Kiteezi landfill is one of the areas under study. Researchers found that while they have leachate treatment plant, garbage is often not treated

Scientists have asked authorities to ensure municipal garbage dumped at landfills is first treated having found heavy metal concentrations in milk from cows grazed along dumpsites.

 

Researchers based at the Makerere University School of Public Health (MakSPH) have said that they found the presence of heavy metals in plants such as vegetables that are grown near the Kiteezi landfill, Entebbe and Mukono dumpsites where they collected samples.

 

In this study that was conducted for a period of six months, the research team collected 14 milk samples from lactating cows in nearby households where participants were requested that scientists pick the samples early in the morning. They also collected 37 leachate samples in addition to 42 crop samples grown around dumpsites.

 

The samples were digested and the heavy metals concentrations were determined by using a method called Atomic Absorption Spectroscopy (AAS) in the laboratory housed at Makerere University Department of Food Science.

 

Abdullah Ali Halage, a researcher based at the Department of Disease Control and Environmental Health says the highest concentration of the metal that exceeded acceptable limits were found in milk with zinc, nickel and iron being the commonest. When it comes to leachate, food crops and vegetables, they found iron to be the highest followed by manganese.

 

While these chemicals may be needed by the body, experts say that the levels found in the items were way higher than the World Health Organisation recommends. Halage, who was also the Principal Investigator on the study says that some metals like lead and cadmium are toxic and could cause dangerous effects to the consumer including the risk of cancer.
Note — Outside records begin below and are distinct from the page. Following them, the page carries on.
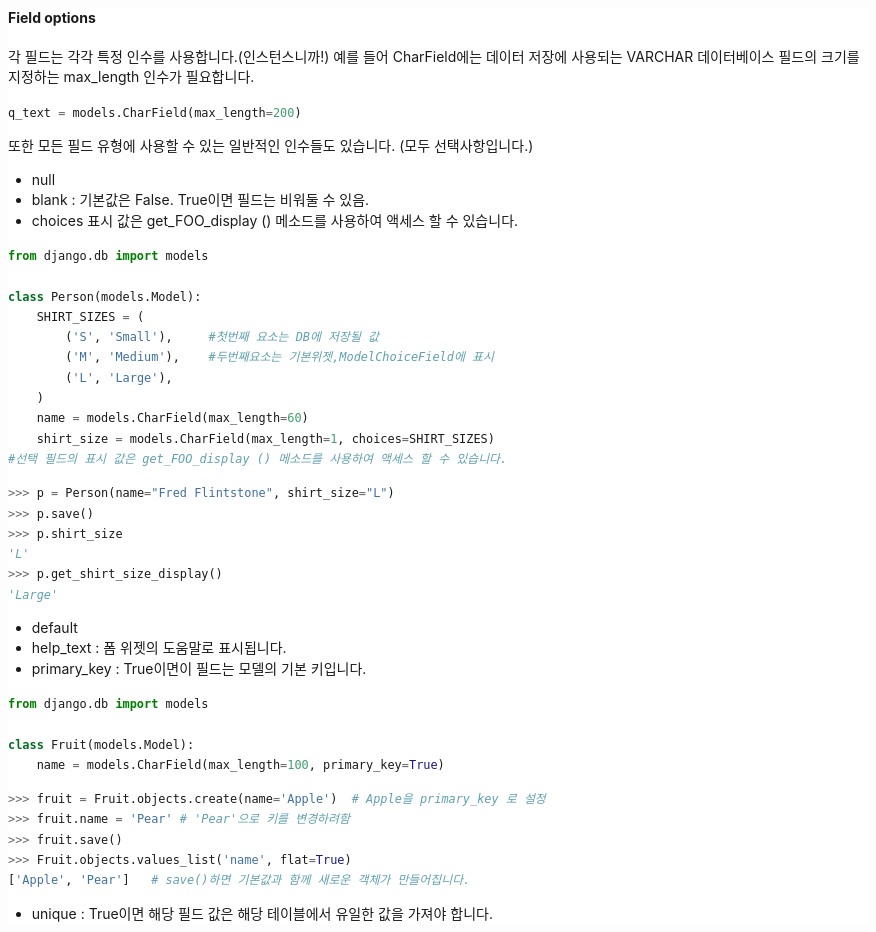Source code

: #### Field options
각 필드는 각각 특정 인수를 사용합니다.(인스턴스니까!)
예를 들어 CharField에는 데이터 저장에 사용되는 VARCHAR 데이터베이스 필드의 크기를 지정하는 max_length 인수가 필요합니다.

```python
q_text = models.CharField(max_length=200)
```

또한 모든 필드 유형에 사용할 수 있는 일반적인 인수들도 있습니다.
(모두 선택사항입니다.)

- null
- blank : 기본값은 False. True이면 필드는 비워둘 수 있음.
- choices
표시 값은 get_FOO_display () 메소드를 사용하여 액세스 할 수 있습니다.

```python
from django.db import models

class Person(models.Model):
    SHIRT_SIZES = (
        ('S', 'Small'),		#첫번째 요소는 DB에 저장될 값
        ('M', 'Medium'),	#두번째요소는 기본위젯,ModelChoiceField에 표시
        ('L', 'Large'),
    )
    name = models.CharField(max_length=60)
    shirt_size = models.CharField(max_length=1, choices=SHIRT_SIZES)
#선택 필드의 표시 값은 get_FOO_display () 메소드를 사용하여 액세스 할 수 있습니다.
```

```python
>>> p = Person(name="Fred Flintstone", shirt_size="L")
>>> p.save()
>>> p.shirt_size
'L'
>>> p.get_shirt_size_display()
'Large'
```

- default
- help_text : 폼 위젯의 도움말로 표시됩니다.
- primary_key : True이면이 필드는 모델의 기본 키입니다.

```python
from django.db import models

class Fruit(models.Model):
    name = models.CharField(max_length=100, primary_key=True)
```
```python
>>> fruit = Fruit.objects.create(name='Apple')	# Apple을 primary_key 로 설정
>>> fruit.name = 'Pear' # 'Pear'으로 키를 변경하려함
>>> fruit.save()
>>> Fruit.objects.values_list('name', flat=True)
['Apple', 'Pear']	# save()하면 기본값과 함께 새로운 객체가 만들어집니다.
```
- unique : True이면 해당 필드 값은 해당 테이블에서 유일한 값을 가져야 합니다.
Commenting on the findings of the study, Dr John Ssempebwa another expert based at the Department of Environmental Health said this evidence shows authorities why activities in the buffer zones within dumpsites have to be restricted to only those that don’t put people at risk.

 

Unfortunately, he says because it’s generally believed that municipal garbage can be a good source of manure,m communities tend to plant food crops around them, some of which end in the markets endangering a lot of people.

However, when these findings were put to Samuel Joga, the Officer in charge of Health Inspection and Education at Kampala City Council Authority (KCCA) that is also in charge of the country’s biggest dumpsite at Kiteezi, he acknowledged that they never pay attention to heavy metal when treating their leachate which often overflows to the neighbouring households.

 

Meanwhile, there are plans to shift the landfill from Kiteezi to Mukono but still, experts say it will take longer for the area to be safe as some of the hazardous materials take time to be completely gotten rid of. Joga says KCCA has a plan for this post-relocation which involves protective measures that include restricting access to the site for some time after covering the garbage.

 

Generally apart from constant monitoring and treating garbage, as a short term measure, researchers say the Ministry of Health and the District Health teams should sensitize the public about the possible dangers of consuming milk and crops grown around the dumpsites.